To say that these were powerful would be an understatement. "The Sound of Silence" by Disturbed, "Imagine" by John Lennon, and Michael Jackson's "Man in the Mirror" and "We Are the World" were just some of the songs backing some pretty haunting images.
Magic. (It didn't hurt that the students were pretty proud of their work.)
Magic Moment #2:
My classes memorize "In Flanders Fields" by John McCrea for Veterans Day. We study the structure, rhythm, and rhyme of the poem, but mainly we study the significance of the poem for Veterans. Tiny Town High has a close relationship with the military in our community and many military kids attend our school.
Anyway, the students have been practicing the poem daily. Today, I had my classes on the stage in my room for another activity.
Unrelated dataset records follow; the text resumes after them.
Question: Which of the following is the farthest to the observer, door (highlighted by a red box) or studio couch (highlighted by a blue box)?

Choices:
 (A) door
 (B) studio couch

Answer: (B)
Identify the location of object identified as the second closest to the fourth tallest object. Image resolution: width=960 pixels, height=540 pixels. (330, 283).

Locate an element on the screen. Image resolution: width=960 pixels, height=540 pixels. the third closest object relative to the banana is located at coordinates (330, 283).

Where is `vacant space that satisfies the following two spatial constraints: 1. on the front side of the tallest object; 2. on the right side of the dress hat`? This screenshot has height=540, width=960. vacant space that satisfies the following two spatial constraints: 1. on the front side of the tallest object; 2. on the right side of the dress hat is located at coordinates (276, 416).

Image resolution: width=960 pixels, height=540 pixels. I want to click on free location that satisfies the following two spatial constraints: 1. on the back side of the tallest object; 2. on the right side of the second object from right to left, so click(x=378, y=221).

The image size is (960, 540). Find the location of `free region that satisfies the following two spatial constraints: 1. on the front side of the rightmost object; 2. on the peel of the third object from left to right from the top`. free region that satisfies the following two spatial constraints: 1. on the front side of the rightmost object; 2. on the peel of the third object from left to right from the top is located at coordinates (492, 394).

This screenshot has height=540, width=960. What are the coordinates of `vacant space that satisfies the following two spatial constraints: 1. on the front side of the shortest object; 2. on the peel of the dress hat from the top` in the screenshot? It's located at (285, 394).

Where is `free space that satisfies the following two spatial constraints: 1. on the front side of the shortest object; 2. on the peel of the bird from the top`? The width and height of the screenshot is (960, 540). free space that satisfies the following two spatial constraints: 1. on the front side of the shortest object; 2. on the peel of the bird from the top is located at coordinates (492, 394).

When they finished that assignment, I had them recite the poem in a darkened room with only the stage lights. There was a haunting quality to this every hour, but 7th hour gave me chills.
My small 7th hour class has nine boys and no girls. These young men gathered in a tight group and this is part of what they recited:
"We are the dead, short days ago
We lived, felt dawn, saw sunset glow,
Loved and were loved, and now we lie
In Flanders Fields.
Take up our quarrel with the foe,
To you from failing hands we throw
The torch, be yours to hold it high
If ye break faith with us who die
We shall not sleep though poppies grow
In Flanders Fields."
Those nine young men could have been the soldiers of the past and some will be the soldiers of the future. Those youthful faces made the poem so much more significant. I don't know about them, but I will never forget that moment.
I'd like to think that I control the magic in my classroom, but I don't. I think magic just happens, and these are the moments we teach for.